Blade sank onto the cask. «I agree in principle.» He glanced at the wall behind the table and saw what could only be a sky chart. The man was an astronomer as well.

«I am a practical man,» said Casta. «I seek power. I have power now, but I want more. For only with power, absolute power, can I do the things I want to do. The reason I have not had you murdered before now, Blade, is that I think you can help me. And I can help you. If this is true we would be fools to fly at each other's throat-and we have already agreed that we are not fools, eh?»

Blade was cautious. «I can see how I might help you, Casta. But how can you help me?»

The low chuckle again. «In many ways. By advice, by intrigue, by treachery if need be, and by treasure. Lastly, and most important, by not having you killed.»

Blade leaped to his feet and slammed a fist on the table. He half drew his sword. «You keep saying that, priest. I think you boast. If you are so sure you can murder me then why not try it now?»

Casta patted his gash of a mouth with bloodless fingers. The great dark eyes burned at Blade. once more he chuckled.

«Such is not my way.» He tapped his skull. «In here is my strength. But sit down, Blade, and hear me out. Be calm. We are not children, or slaves, or simple folk. Now tell me-whence do you come?»

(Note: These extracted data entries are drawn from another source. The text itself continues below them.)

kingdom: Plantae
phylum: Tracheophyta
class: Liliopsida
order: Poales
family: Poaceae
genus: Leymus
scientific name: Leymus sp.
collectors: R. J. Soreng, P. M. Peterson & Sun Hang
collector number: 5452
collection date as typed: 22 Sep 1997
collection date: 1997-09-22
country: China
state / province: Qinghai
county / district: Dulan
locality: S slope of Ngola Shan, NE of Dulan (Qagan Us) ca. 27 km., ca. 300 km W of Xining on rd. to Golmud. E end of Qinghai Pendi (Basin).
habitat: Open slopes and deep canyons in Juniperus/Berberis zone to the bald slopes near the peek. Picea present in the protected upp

As Blade went back to the cask he decided to play along. For a moment he had been on the verge of putting his steel into Casta and having done with it, but intuition told him that he would never leave the place alive. He could not, for instance, even find his way out through that maze of corridors.

«There is little point in telling you that,» he said, «for you would never understand. I come from another world, perhaps another planet, though as to that I cannot be certain. The difference is in dimension and not in time. But it is hopeless-you could not know of these things.»